> _About this exercise_: Could you output each line below exactly as it appears, excluding any pictures?

> _Data excerpt_:
[Start of section]
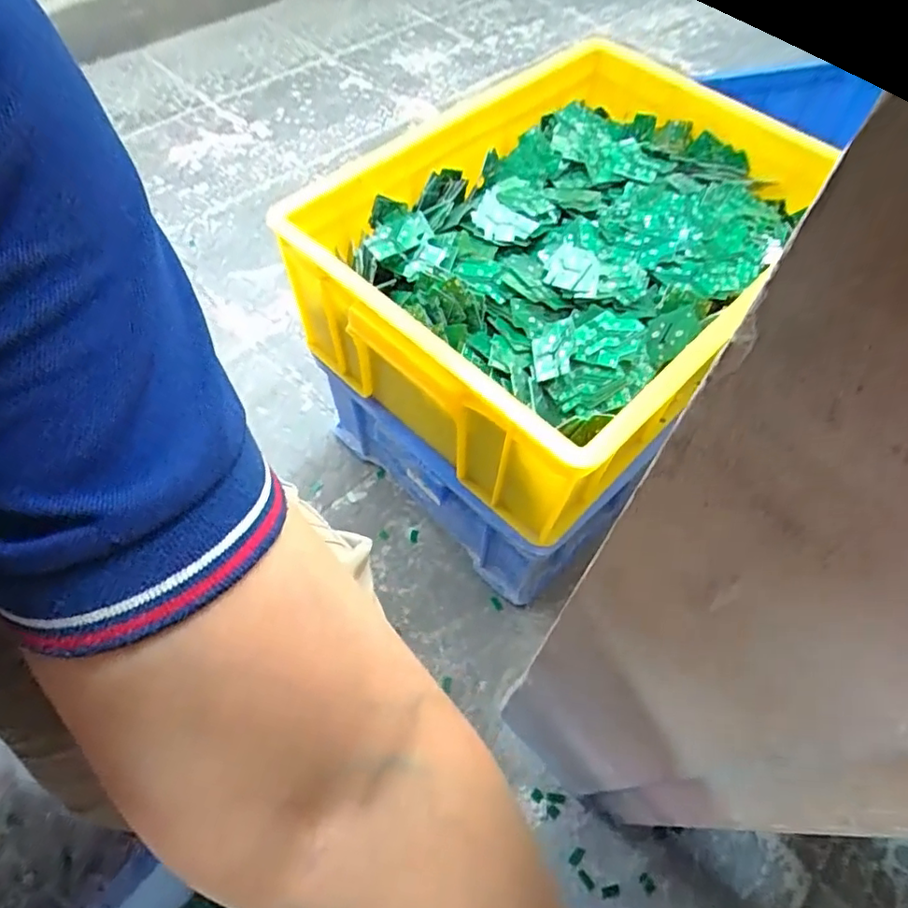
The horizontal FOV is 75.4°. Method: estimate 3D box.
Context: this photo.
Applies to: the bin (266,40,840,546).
[{"bbox_3d":[0.127,-0.210,0.594,0.335,0.165,0.518,40,66,20],"label":"bin"}]

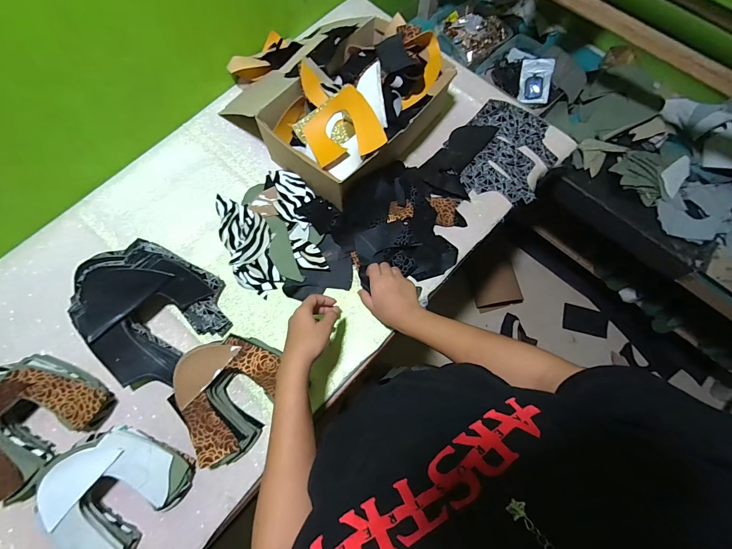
[End of section]
> _Answer box_:
The horizontal FOV is 75.4°. Method: estimate 3D box.
Context: this photo.
Applies to: the bin (266,40,840,546).
[{"bbox_3d":[0.127,-0.210,0.594,0.335,0.165,0.518,40,66,20],"label":"bin"}]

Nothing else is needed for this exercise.